* YOUR TASK: The listing below is to be duplicated exactly, with every picture omitted.

* DATASET CONTENT:
◇ ◇ ◇ ◇

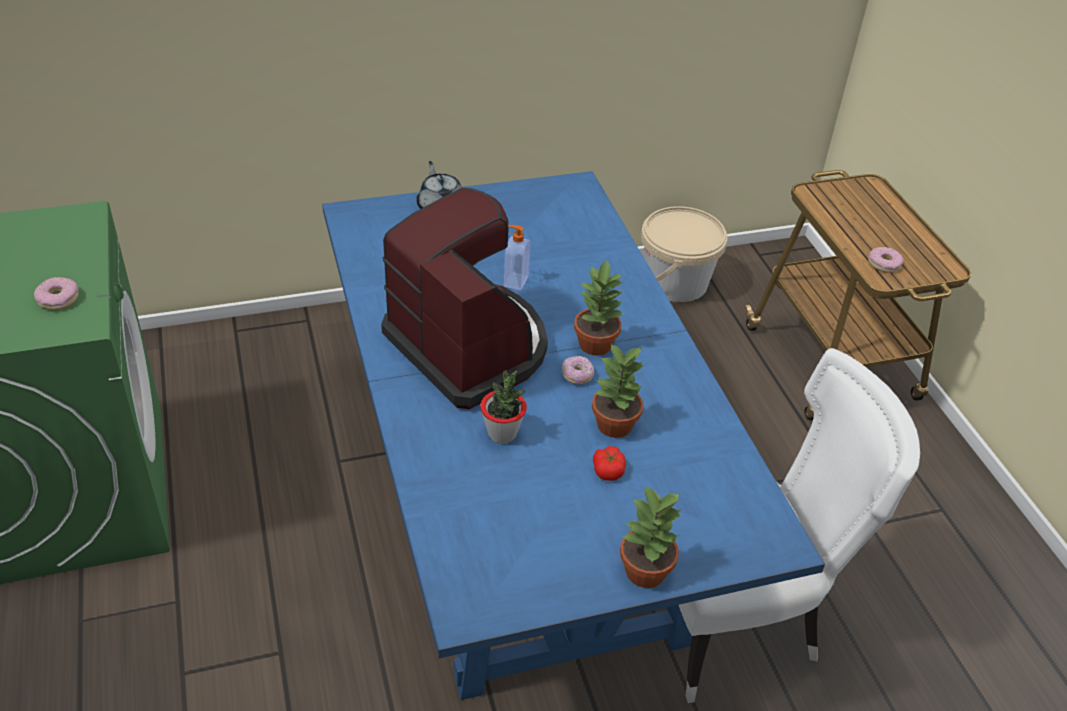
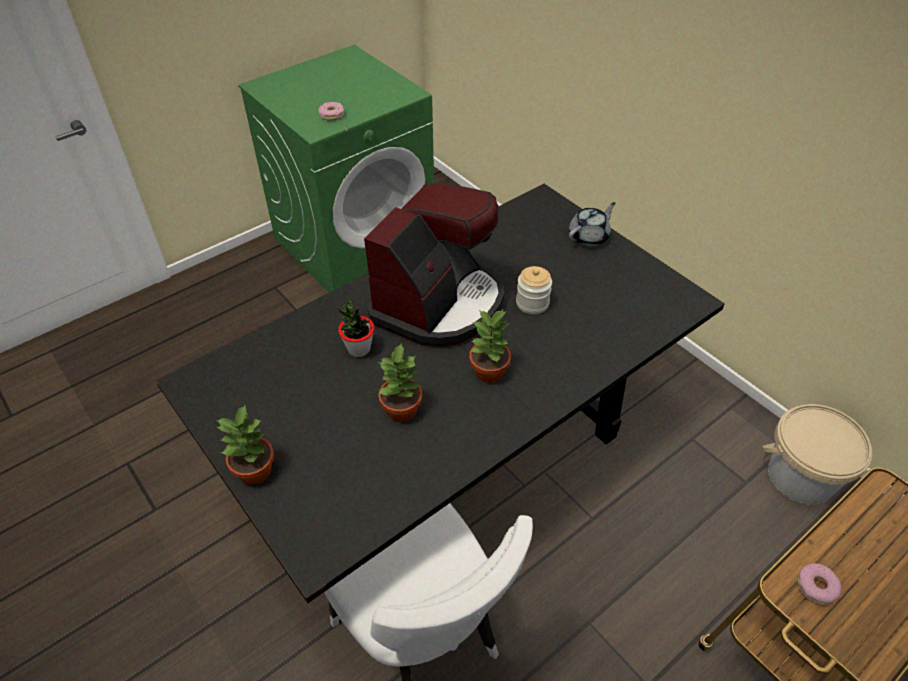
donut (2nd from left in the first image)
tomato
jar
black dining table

◇ ◇ ◇ ◇

* YOUR RESPONSE:
donut (2nd from left in the first image)
tomato
jar
black dining table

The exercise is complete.